Abstract
242093
Introduction: Planning for Y90 transarterial radioembolization (TARE) procedures require 3D region drawing capabilities to demonstrate adequate planning of desired treatment volumes. Typically, only Medical Internal Radiation Dose (MIRD) or body surface area (BSA) methodologies are applied to estimate the dose to be infused during a Y90-Therasphere procedure. Both of these methods have significant limitations in that they assume activity distributions are uniform throughout the volume and BSA models can lead to undertreatment due to artificial limitations on injected doses to 3 GBq. Recently, software platforms have been developed for planning and dosimetry calculation, however, these targeted software tools only work for y90 radioembolization procedures which can limit their applicability to other modalities.
The Torch software platform is a new radionuclide therapy dosimetry program that enables full treatment assessment of patients undergoing internal radionuclide therapy procedures. This tool has recently seen the addition of new region drawing tools that potentially enable this software to be additionally used as a Y90 TARE planning and dosimetry platform. This study assesses a patient workflow using the Torch platform for complete planning and dosimetry of Y90 radioembolization studies.
Methods: A new patient was created in the Torch database and a new assessment created for Y90 pre-TARE mapping angiogram. Cone beam CT images were imported and a volumetric region of interest defined for the perfused volume (Fig. 1A). DICOM structures (RTSTRUCT) were exported from the torch software for future use in 3D dosimetry (Fig. 1B). Once TARE Y90 therapy had been completed, PET/CT imaging was performed and a new assessment created in Torch for that patient to perform full 3D dosimetry calculations. The mapping cone-beam CT and PET/CT data were registered and the RTSTRUCT file from the mapping study imported for use in dose calculations in the perfused volume and entire liver. The standard Torch workflow was followed from that point forward with ROIs used to generate time integrated activity and for monte carlo simulation of absorbed dose (Fig. 1C & D). A final dose report and dose volumes were created using the patient injected dose to provide complete dose volume histograms and 3D dose cloud data (Fig. 2).
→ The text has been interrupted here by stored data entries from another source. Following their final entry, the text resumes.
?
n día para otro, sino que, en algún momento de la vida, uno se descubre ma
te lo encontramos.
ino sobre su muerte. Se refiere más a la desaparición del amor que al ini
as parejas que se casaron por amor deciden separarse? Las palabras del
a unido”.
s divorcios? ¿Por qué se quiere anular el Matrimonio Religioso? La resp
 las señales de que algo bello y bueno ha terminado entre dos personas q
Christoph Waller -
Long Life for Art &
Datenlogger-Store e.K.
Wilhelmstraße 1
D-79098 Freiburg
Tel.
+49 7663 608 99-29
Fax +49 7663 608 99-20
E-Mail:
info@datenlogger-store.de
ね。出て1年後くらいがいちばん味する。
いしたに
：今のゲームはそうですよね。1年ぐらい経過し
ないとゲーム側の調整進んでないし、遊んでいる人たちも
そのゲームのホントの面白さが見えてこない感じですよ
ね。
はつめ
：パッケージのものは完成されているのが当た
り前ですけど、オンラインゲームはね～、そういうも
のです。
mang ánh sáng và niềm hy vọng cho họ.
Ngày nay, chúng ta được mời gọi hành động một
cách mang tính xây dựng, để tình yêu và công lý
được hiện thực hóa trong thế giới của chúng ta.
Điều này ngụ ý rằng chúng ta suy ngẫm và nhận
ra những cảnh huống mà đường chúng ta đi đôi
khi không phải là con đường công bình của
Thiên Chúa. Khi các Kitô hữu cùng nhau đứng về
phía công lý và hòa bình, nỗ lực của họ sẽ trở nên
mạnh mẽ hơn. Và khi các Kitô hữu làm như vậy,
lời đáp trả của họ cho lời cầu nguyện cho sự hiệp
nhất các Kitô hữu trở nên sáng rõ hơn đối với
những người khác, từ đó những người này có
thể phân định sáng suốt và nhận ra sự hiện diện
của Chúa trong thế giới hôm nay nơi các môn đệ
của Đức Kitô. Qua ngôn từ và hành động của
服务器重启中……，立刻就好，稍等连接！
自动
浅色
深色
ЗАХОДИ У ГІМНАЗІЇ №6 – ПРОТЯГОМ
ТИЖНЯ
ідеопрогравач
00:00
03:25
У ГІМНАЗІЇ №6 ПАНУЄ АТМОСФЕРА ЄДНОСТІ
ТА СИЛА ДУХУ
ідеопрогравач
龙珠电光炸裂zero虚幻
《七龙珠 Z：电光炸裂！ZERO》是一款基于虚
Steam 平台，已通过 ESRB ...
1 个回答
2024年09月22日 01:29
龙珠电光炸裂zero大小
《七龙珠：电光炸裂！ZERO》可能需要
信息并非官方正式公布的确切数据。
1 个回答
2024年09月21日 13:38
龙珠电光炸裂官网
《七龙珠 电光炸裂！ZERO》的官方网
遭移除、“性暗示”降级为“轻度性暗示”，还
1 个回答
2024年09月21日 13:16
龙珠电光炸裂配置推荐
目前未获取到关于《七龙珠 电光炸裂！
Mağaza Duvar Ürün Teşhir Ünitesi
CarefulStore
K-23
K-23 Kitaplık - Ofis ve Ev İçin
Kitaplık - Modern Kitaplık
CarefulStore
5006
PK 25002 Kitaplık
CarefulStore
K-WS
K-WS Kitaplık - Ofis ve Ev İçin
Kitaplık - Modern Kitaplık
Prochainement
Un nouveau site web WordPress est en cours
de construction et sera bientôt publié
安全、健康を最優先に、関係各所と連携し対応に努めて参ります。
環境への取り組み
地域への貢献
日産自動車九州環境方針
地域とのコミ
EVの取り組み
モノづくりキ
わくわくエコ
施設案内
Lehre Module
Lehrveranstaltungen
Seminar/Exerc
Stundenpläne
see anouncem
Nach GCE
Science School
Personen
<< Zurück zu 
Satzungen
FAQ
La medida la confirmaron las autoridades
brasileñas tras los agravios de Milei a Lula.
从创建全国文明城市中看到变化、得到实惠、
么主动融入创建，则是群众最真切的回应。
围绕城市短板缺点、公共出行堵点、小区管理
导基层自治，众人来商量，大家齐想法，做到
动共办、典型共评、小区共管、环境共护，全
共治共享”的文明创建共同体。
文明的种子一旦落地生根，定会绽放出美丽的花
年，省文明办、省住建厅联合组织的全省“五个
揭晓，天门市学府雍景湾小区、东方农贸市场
Results: The complete planning and 3D dosimetry workflows were performed completely within the Torch software environment. Cone beam CT images were compatible with the Torch software and manual registration was easily able to align anatomical volumes. Region drawing tools were as effective as our currently used software in delineating regions for treatment volumes and the provided 3D rendering and volumetric information provides sufficient information for use in our treatment plans that are sent to staff for ordering of patient doses.
Post-therapy PET/CT is easily loaded into the software and requires little manipulation to register volumes and ROIs for subsequent time activity curve (TAC) analysis. Analytical models used physical decay of the implanted microspheres to calculated cumulated activity and final activity reported matches anticipated doses to the area of interest as calculated by MIRD methods. Addiitonal information was obtained compared to our standard methods as dose volume histograms enable assessment of volumetric dose distribution within identified regions.
Conclusions: The Torch platform is a viable solution for complete TAREY90 planning and 3D dosimetry. Use of 3D dosimetry software in clinical practice can provide additional information about the inhomogeneous distribution of absorbed dose for a given patient. This enhanced analysis can provide clinicians with additional information about the potential effectiveness of the therapy performed and whether microsphere distribution will be sufficient to achieve the desired therapeutic effect.